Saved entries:
● ● ●
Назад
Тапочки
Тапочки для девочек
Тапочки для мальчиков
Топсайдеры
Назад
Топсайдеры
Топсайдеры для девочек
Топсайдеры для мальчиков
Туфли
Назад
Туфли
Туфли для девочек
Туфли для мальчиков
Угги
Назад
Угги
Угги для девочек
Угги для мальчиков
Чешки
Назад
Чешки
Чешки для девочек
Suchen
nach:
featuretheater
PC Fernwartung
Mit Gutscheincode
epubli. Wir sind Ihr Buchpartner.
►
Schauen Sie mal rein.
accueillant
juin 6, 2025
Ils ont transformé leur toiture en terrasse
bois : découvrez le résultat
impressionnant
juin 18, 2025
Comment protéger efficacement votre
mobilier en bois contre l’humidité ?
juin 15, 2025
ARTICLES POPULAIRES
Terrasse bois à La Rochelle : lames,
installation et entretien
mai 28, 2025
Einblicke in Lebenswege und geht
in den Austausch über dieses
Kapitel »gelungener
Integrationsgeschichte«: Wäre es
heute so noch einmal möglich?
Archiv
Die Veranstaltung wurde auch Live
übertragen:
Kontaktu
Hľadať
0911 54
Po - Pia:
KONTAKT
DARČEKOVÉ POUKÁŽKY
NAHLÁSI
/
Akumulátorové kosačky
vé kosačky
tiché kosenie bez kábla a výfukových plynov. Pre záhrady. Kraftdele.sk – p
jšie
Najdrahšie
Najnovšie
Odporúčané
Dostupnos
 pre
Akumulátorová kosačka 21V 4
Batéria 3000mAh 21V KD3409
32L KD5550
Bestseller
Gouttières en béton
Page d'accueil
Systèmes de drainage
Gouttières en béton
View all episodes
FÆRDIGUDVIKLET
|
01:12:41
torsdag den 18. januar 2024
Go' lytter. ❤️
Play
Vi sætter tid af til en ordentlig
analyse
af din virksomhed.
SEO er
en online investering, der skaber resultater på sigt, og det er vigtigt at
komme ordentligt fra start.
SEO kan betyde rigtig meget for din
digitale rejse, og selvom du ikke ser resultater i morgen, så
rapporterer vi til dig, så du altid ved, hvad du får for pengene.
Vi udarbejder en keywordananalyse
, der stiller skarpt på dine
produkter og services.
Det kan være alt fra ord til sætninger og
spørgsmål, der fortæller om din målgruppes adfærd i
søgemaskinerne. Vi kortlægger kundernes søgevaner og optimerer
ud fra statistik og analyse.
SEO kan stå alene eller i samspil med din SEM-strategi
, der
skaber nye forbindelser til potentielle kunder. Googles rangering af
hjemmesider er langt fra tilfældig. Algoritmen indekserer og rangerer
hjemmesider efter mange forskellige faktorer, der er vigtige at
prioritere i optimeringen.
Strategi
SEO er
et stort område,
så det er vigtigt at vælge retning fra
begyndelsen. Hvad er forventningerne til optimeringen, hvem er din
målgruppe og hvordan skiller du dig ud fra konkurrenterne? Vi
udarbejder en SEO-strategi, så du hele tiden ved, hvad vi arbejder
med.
● ● ●
* ACTIVITY
Can you reproduce the lines of the records above, starting at the very first line and ending with the line that contains "Comment protéger efficacement votre", including both?

* ANSWER FOR THIS EXERCISE
Назад
Тапочки
Тапочки для девочек
Тапочки для мальчиков
Топсайдеры
Назад
Топсайдеры
Топсайдеры для девочек
Топсайдеры для мальчиков
Туфли
Назад
Туфли
Туфли для девочек
Туфли для мальчиков
Угги
Назад
Угги
Угги для девочек
Угги для мальчиков
Чешки
Назад
Чешки
Чешки для девочек
Suchen
nach:
featuretheater
PC Fernwartung
Mit Gutscheincode
epubli. Wir sind Ihr Buchpartner.
►
Schauen Sie mal rein.
accueillant
juin 6, 2025
Ils ont transformé leur toiture en terrasse
bois : découvrez le résultat
impressionnant
juin 18, 2025
Comment protéger efficacement votre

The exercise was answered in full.